» **TASK BRIEF**: Exactly reproduce the lines from the line containing "right front paw: (558, 551)" to the end of the data below, inclusive, and nothing else.

Bounding boxes with keypoints
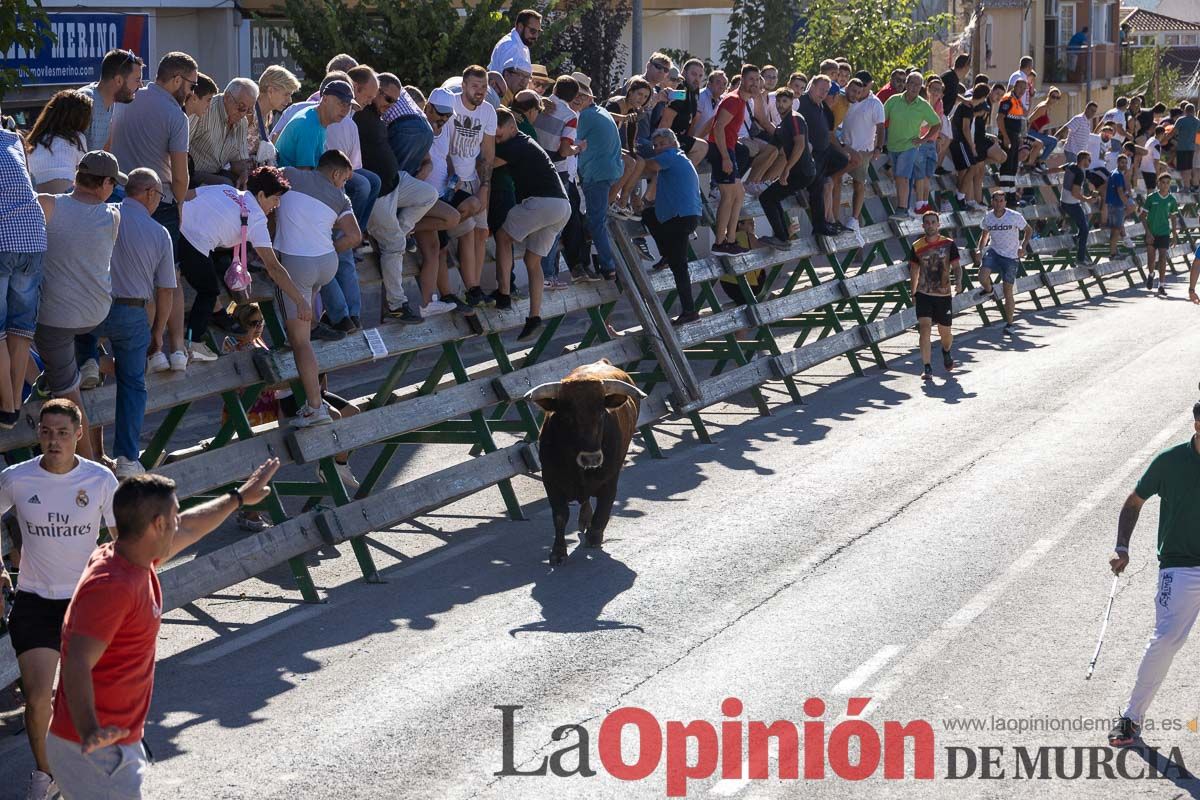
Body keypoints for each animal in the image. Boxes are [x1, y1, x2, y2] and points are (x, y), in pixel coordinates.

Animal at [520, 359, 643, 566]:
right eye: (567, 417)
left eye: (601, 414)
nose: (591, 458)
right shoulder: (550, 481)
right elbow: (560, 515)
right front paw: (558, 551)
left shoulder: (611, 479)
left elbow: (604, 507)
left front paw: (594, 536)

» **EXERCISE RESULT**:
right front paw: (558, 551)
left shoulder: (611, 479)
left elbow: (604, 507)
left front paw: (594, 536)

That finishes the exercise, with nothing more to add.